*Document section*:
1866-1867; 1888-1889; 1995
Original diaries are restricted; typescript must be used instead.

Biography/History:

Susan Ann Ragland Hewell was probably born in Halifax County, Virginia, on December 29, 1825 (or 1827). She was the daughter of Dr. Dabney Camp and Ann Bolling Vaughan Hewell. The Hewell family was residing in Marengo County, Alabama, in 1840. The Hewells, including children Mary Louisa Artemisia (b. ca. 1829), Amanda Melvina FitzAllen (b. ca. 1831), John Alfred Ragland (b. ca. 1833), Virginia Ingram (Puss) (b. ca. 1840), and Maria Bressie Vaughan (Pocahontas) (b. July 16, 1841), had moved to Tuscaloosa County, Alabama, by 1850. Dr. Hewell was engaged in farming in near Tuscaloosa.

Between 1850 and 1856, Susan Hewell was employed as a teacher, possibly at a female academy in Shuqalak, Noxubee County, Mississippi. She married William Potts at her father’s home in Tuscaloosa on December 17, 1856. He died not long after their marriage.

Susan Hewell Potts married Mississippi governor John Jones Pettus in Tuscaloosa County on August 13, 1861. For the next three years, Governor Pettus was concerned with defending the Mississippi state capital, moving it twice during the Civil War. For safety reasons, he sent Susan Pettus and her stepchildren, Alice, Ginnie, Mary W. (Willie), and William Pettus, to his plantation near Scooba, Lauderdale County, Mississippi.

Governor Pettus left his family and went into hiding in Arkansas in May 1865. Susan Pettus and her stepchildren continued living on the plantation near Scooba until January 1866, when they moved to a Sumter County home owned by Alabama governor John Anthony Winston. Governor Winston was probably the brother of Pamela Winston Pettus, the first wife of John Jones Pettus. Susan Pettus and her stepson, William, were briefly reunited with Governor Pettus at the Arkansas home of a friend, John Jones, on January 6, 1867. Governor Pettus died on January 25, 1867, and was interred in a field near the Jones home in Arkansas. Susan and William Pettus were residing in Prairie County, Arkansas, in May 1867.

*Source information*:
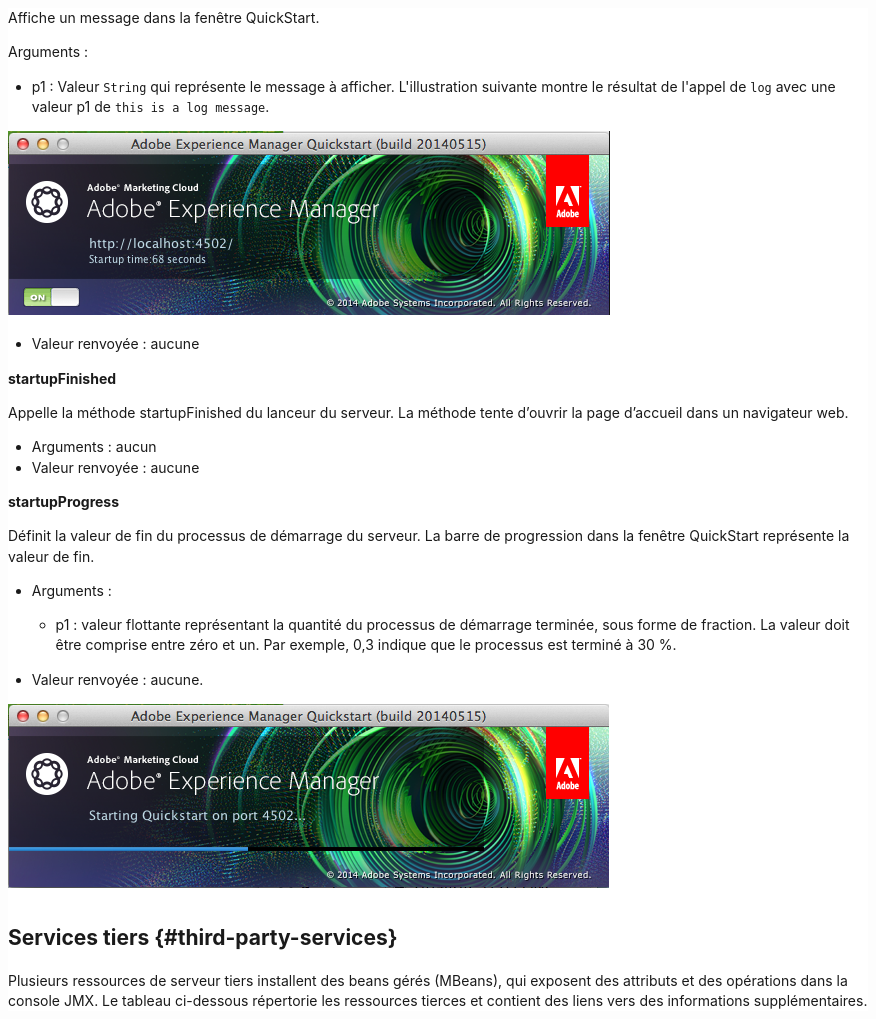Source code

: Affiche un message dans la fenêtre QuickStart.

Arguments :

* p1 : Valeur `String` qui représente le message à afficher. L&#39;illustration suivante montre le résultat de l&#39;appel de `log` avec une valeur p1 de `this is a log message`.

![launcheruilog](assets/launcheruilog.png)

* Valeur renvoyée : aucune

**startupFinished**

Appelle la méthode startupFinished du lanceur du serveur. La méthode tente d’ouvrir la page d’accueil dans un navigateur web.

* Arguments : aucun
* Valeur renvoyée : aucune

**startupProgress**

Définit la valeur de fin du processus de démarrage du serveur. La barre de progression dans la fenêtre QuickStart représente la valeur de fin.

* Arguments :

   * p1 : valeur flottante représentant la quantité du processus de démarrage terminée, sous forme de fraction. La valeur doit être comprise entre zéro et un. Par exemple, 0,3 indique que le processus est terminé à 30 %.

* Valeur renvoyée : aucune.

![progression du lancement](assets/launcherprogress.png)

## Services tiers {#third-party-services}

Plusieurs ressources de serveur tiers installent des beans gérés (MBeans), qui exposent des attributs et des opérations dans la console JMX. Le tableau ci-dessous répertorie les ressources tierces et contient des liens vers des informations supplémentaires.
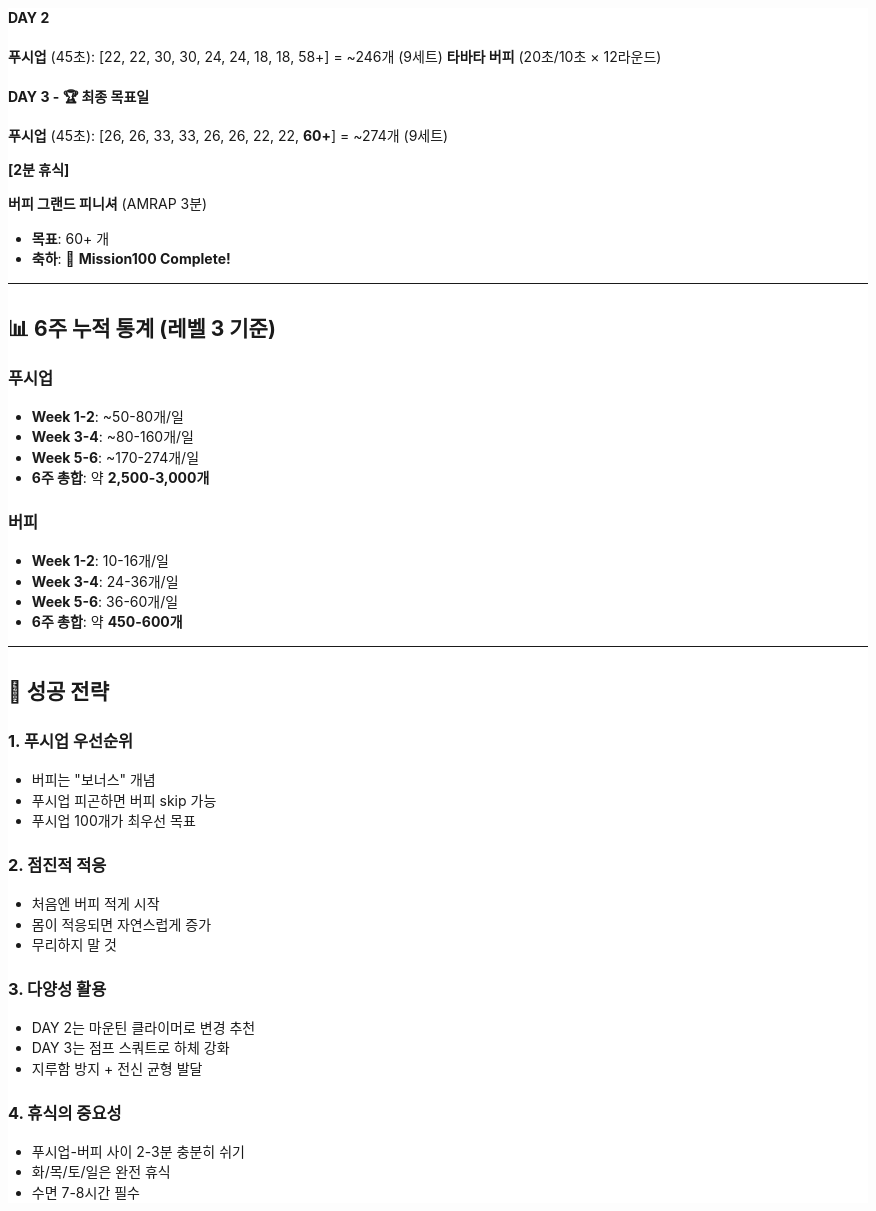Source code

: #### DAY 2
**푸시업** (45초): [22, 22, 30, 30, 24, 24, 18, 18, 58+] = ~246개 (9세트)
**타바타 버피** (20초/10초 × 12라운드)

#### DAY 3 - **🏆 최종 목표일**
**푸시업** (45초): [26, 26, 33, 33, 26, 26, 22, 22, **60+**] = ~274개 (9세트)

**[2분 휴식]**

**버피 그랜드 피니셔** (AMRAP 3분)
- **목표**: 60+ 개
- **축하**: 🎉 **Mission100 Complete!**

---

## 📊 6주 누적 통계 (레벨 3 기준)

### 푸시업
- **Week 1-2**: ~50-80개/일
- **Week 3-4**: ~80-160개/일
- **Week 5-6**: ~170-274개/일
- **6주 총합**: 약 **2,500-3,000개**

### 버피
- **Week 1-2**: 10-16개/일
- **Week 3-4**: 24-36개/일
- **Week 5-6**: 36-60개/일
- **6주 총합**: 약 **450-600개**

---

## 🎯 성공 전략

### 1. 푸시업 우선순위
- 버피는 "보너스" 개념
- 푸시업 피곤하면 버피 skip 가능
- 푸시업 100개가 최우선 목표

### 2. 점진적 적응
- 처음엔 버피 적게 시작
- 몸이 적응되면 자연스럽게 증가
- 무리하지 말 것

### 3. 다양성 활용
- DAY 2는 마운틴 클라이머로 변경 추천
- DAY 3는 점프 스쿼트로 하체 강화
- 지루함 방지 + 전신 균형 발달

### 4. 휴식의 중요성
- 푸시업-버피 사이 2-3분 충분히 쉬기
- 화/목/토/일은 완전 휴식
- 수면 7-8시간 필수
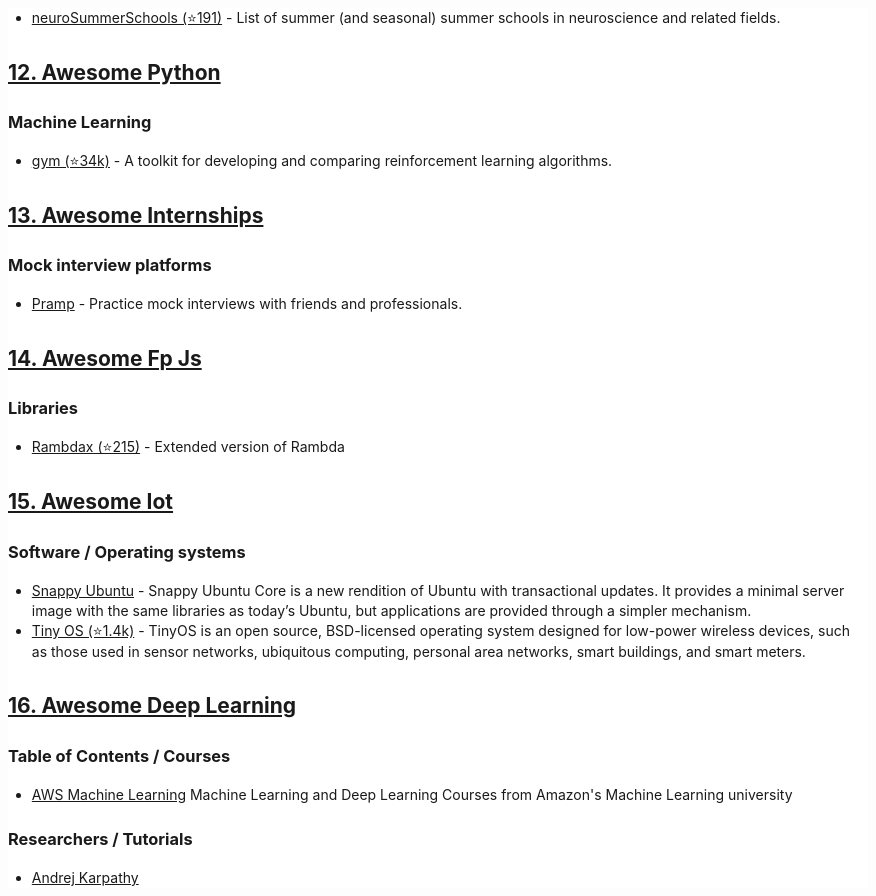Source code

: *   [neuroSummerSchools (⭐191)](https://github.com/PhABC/neuroSummerSchools) - List of summer (and seasonal) summer schools in neuroscience and related fields.

## [12. Awesome Python](/content/vinta/awesome-python/week/README.md)

### Machine Learning

*   [gym (⭐34k)](https://github.com/openai/gym) - A toolkit for developing and comparing reinforcement learning algorithms.

## [13. Awesome Internships](/content/lodthe/awesome-internships/week/README.md)

### Mock interview platforms

*   [Pramp](https://www.pramp.com) - Practice mock interviews with friends and professionals.

## [14. Awesome Fp Js](/content/stoeffel/awesome-fp-js/week/README.md)

### Libraries

*   [Rambdax (⭐215)](https://github.com/selfrefactor/rambdax) - Extended version of Rambda

## [15. Awesome Iot](/content/HQarroum/awesome-iot/week/README.md)

### Software / Operating systems

*   [Snappy Ubuntu](https://wiki.ubuntu.com/Snappy) - Snappy Ubuntu Core is a new rendition of Ubuntu with transactional updates.  It provides a minimal server image with the same libraries as today’s Ubuntu, but applications are provided through a simpler mechanism.
*   [Tiny OS (⭐1.4k)](https://github.com/tinyos/tinyos-main) - TinyOS is an open source, BSD-licensed operating system designed for low-power wireless devices, such as those used in sensor networks, ubiquitous computing, personal area networks, smart buildings, and smart meters.

## [16. Awesome Deep Learning](/content/ChristosChristofidis/awesome-deep-learning/week/README.md)

### Table of Contents / Courses

*   [AWS Machine Learning](https://aws.training/machinelearning) Machine Learning and Deep Learning Courses from Amazon's Machine Learning university

### Researchers / Tutorials

*   [ Andrej Karpathy ](https://karpathy.ai/)

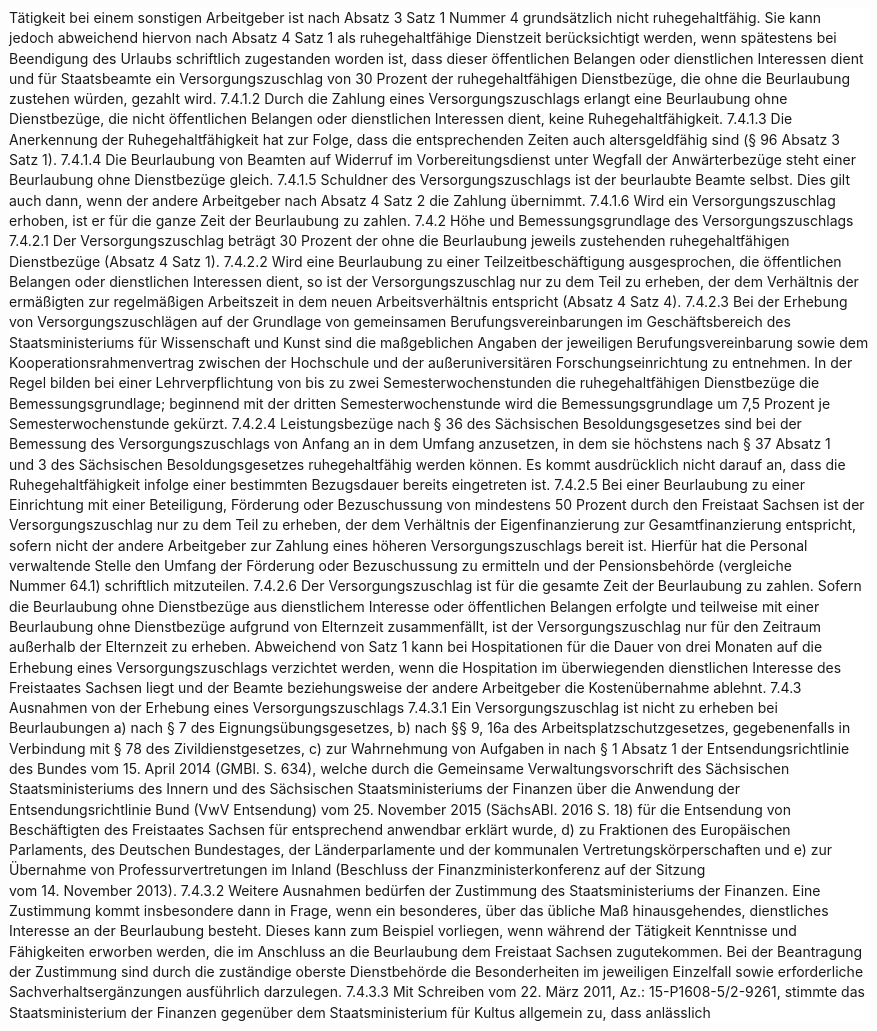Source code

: Tätigkeit bei einem sonstigen Arbeitgeber ist nach Absatz 3 Satz 1 Nummer 4 grundsätzlich nicht ruhegehaltfähig. Sie kann jedoch abweichend hiervon nach Absatz 4 Satz 1 als ruhegehaltfähige Dienstzeit berücksichtigt werden, wenn spätestens bei Beendigung des Urlaubs schriftlich zugestanden worden ist, dass dieser öffentlichen Belangen oder dienstlichen Interessen dient und für Staatsbeamte ein Versorgungszuschlag von 30 Prozent der ruhegehaltfähigen Dienstbezüge, die ohne die Beurlaubung zustehen würden, gezahlt wird. 7.4.1.2 Durch die Zahlung eines Versorgungszuschlags erlangt eine Beurlaubung ohne Dienstbezüge, die nicht öffentlichen Belangen oder dienstlichen Interessen dient, keine Ruhegehaltfähigkeit. 7.4.1.3 Die Anerkennung der Ruhegehaltfähigkeit hat zur Folge, dass die entsprechenden Zeiten auch altersgeldfähig sind (§ 96 Absatz 3 Satz 1). 7.4.1.4 Die Beurlaubung von Beamten auf Widerruf im Vorbereitungsdienst unter Wegfall der Anwärterbezüge steht einer Beurlaubung ohne Dienstbezüge gleich. 7.4.1.5 Schuldner des Versorgungszuschlags ist der beurlaubte Beamte selbst. Dies gilt auch dann, wenn der andere Arbeitgeber nach Absatz 4 Satz 2 die Zahlung übernimmt. 7.4.1.6 Wird ein Versorgungszuschlag erhoben, ist er für die ganze Zeit der Beurlaubung zu zahlen. 7.4.2 Höhe und Bemessungsgrundlage des Versorgungszuschlags 7.4.2.1 Der Versorgungszuschlag beträgt 30 Prozent der ohne die Beurlaubung jeweils zustehenden ruhegehaltfähigen Dienstbezüge (Absatz 4 Satz 1). 7.4.2.2 Wird eine Beurlaubung zu einer Teilzeitbeschäftigung ausgesprochen, die öffentlichen Belangen oder dienstlichen Interessen dient, so ist der Versorgungszuschlag nur zu dem Teil zu erheben, der dem Verhältnis der ermäßigten zur regelmäßigen Arbeitszeit in dem neuen Arbeitsverhältnis entspricht (Absatz 4 Satz 4). 7.4.2.3 Bei der Erhebung von Versorgungszuschlägen auf der Grundlage von gemeinsamen Berufungsvereinbarungen im Geschäftsbereich des Staatsministeriums für Wissenschaft und Kunst sind die maßgeblichen Angaben der jeweiligen Berufungsvereinbarung sowie dem Kooperationsrahmenvertrag zwischen der Hochschule und der außeruniversitären Forschungseinrichtung zu entnehmen. In der Regel bilden bei einer Lehrverpflichtung von bis zu zwei Semesterwochenstunden die ruhegehaltfähigen Dienstbezüge die Bemessungsgrundlage; beginnend mit der dritten Semesterwochenstunde wird die Bemessungsgrundlage um 7,5 Prozent je Semesterwochenstunde gekürzt. 7.4.2.4 Leistungsbezüge nach § 36 des Sächsischen Besoldungsgesetzes sind bei der Bemessung des Versorgungszuschlags von Anfang an in dem Umfang anzusetzen, in dem sie höchstens nach § 37 Absatz 1 und 3 des Sächsischen Besoldungsgesetzes ruhegehaltfähig werden können. Es kommt ausdrücklich nicht darauf an, dass die Ruhegehaltfähigkeit infolge einer bestimmten Bezugsdauer bereits eingetreten ist. 7.4.2.5 Bei einer Beurlaubung zu einer Einrichtung mit einer Beteiligung, Förderung oder Bezuschussung von mindestens 50 Prozent durch den Freistaat Sachsen ist der Versorgungszuschlag nur zu dem Teil zu erheben, der dem Verhältnis der Eigenfinanzierung zur Gesamtfinanzierung entspricht, sofern nicht der andere Arbeitgeber zur Zahlung eines höheren Versorgungszuschlags bereit ist. Hierfür hat die Personal verwaltende Stelle den Umfang der Förderung oder Bezuschussung zu ermitteln und der Pensionsbehörde (vergleiche Nummer 64.1) schriftlich mitzuteilen. 7.4.2.6 Der Versorgungszuschlag ist für die gesamte Zeit der Beurlaubung zu zahlen. Sofern die Beurlaubung ohne Dienstbezüge aus dienstlichem Interesse oder öffentlichen Belangen erfolgte und teilweise mit einer Beurlaubung ohne Dienstbezüge aufgrund von Elternzeit zusammenfällt, ist der Versorgungszuschlag nur für den Zeitraum außerhalb der Elternzeit zu erheben. Abweichend von Satz 1 kann bei Hospitationen für die Dauer von drei Monaten auf die Erhebung eines Versorgungszuschlags verzichtet werden, wenn die Hospitation im überwiegenden dienstlichen Interesse des Freistaates Sachsen liegt und der Beamte beziehungsweise der andere Arbeitgeber die Kostenübernahme ablehnt. 7.4.3 Ausnahmen von der Erhebung eines Versorgungszuschlags 7.4.3.1 Ein Versorgungszuschlag ist nicht zu erheben bei Beurlaubungen a) nach § 7 des Eignungsübungsgesetzes, b) nach §§ 9, 16a des Arbeitsplatzschutzgesetzes, gegebenenfalls in Verbindung mit § 78 des Zivildienstgesetzes, c) zur Wahrnehmung von Aufgaben in nach § 1 Absatz 1 der Entsendungsrichtlinie des Bundes vom 15. April 2014 (GMBl. S. 634), welche durch die Gemeinsame Verwaltungsvorschrift des Sächsischen Staatsministeriums des Innern und des Sächsischen Staatsministeriums der Finanzen über die Anwendung der Entsendungsrichtlinie Bund (VwV Entsendung) vom 25. November 2015 (SächsABl. 2016 S. 18) für die Entsendung von Beschäftigten des Freistaates Sachsen für entsprechend anwendbar erklärt wurde, d) zu Fraktionen des Europäischen Parlaments, des Deutschen Bundestages, der Länderparlamente und der kommunalen Vertretungskörperschaften und e) zur Übernahme von Professurvertretungen im Inland (Beschluss der Finanzministerkonferenz auf der Sitzung vom 14. November 2013). 7.4.3.2 Weitere Ausnahmen bedürfen der Zustimmung des Staatsministeriums der Finanzen. Eine Zustimmung kommt insbesondere dann in Frage, wenn ein besonderes, über das übliche Maß hinausgehendes, dienstliches Interesse an der Beurlaubung besteht. Dieses kann zum Beispiel vorliegen, wenn während der Tätigkeit Kenntnisse und Fähigkeiten erworben werden, die im Anschluss an die Beurlaubung dem Freistaat Sachsen zugutekommen. Bei der Beantragung der Zustimmung sind durch die zuständige oberste Dienstbehörde die Besonderheiten im jeweiligen Einzelfall sowie erforderliche Sachverhaltsergänzungen ausführlich darzulegen. 7.4.3.3 Mit Schreiben vom 22. März 2011, Az.: 15-P1608-5/2-9261, stimmte das Staatsministerium der Finanzen gegenüber dem Staatsministerium für Kultus allgemein zu, dass anlässlich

*Problem requirements*:
In the biography of Susan Ann Ragland Hewell, on what date did she marry John Jones Pettus? Answer from the text only, not the material.

*Your response*:
August 13, 1861.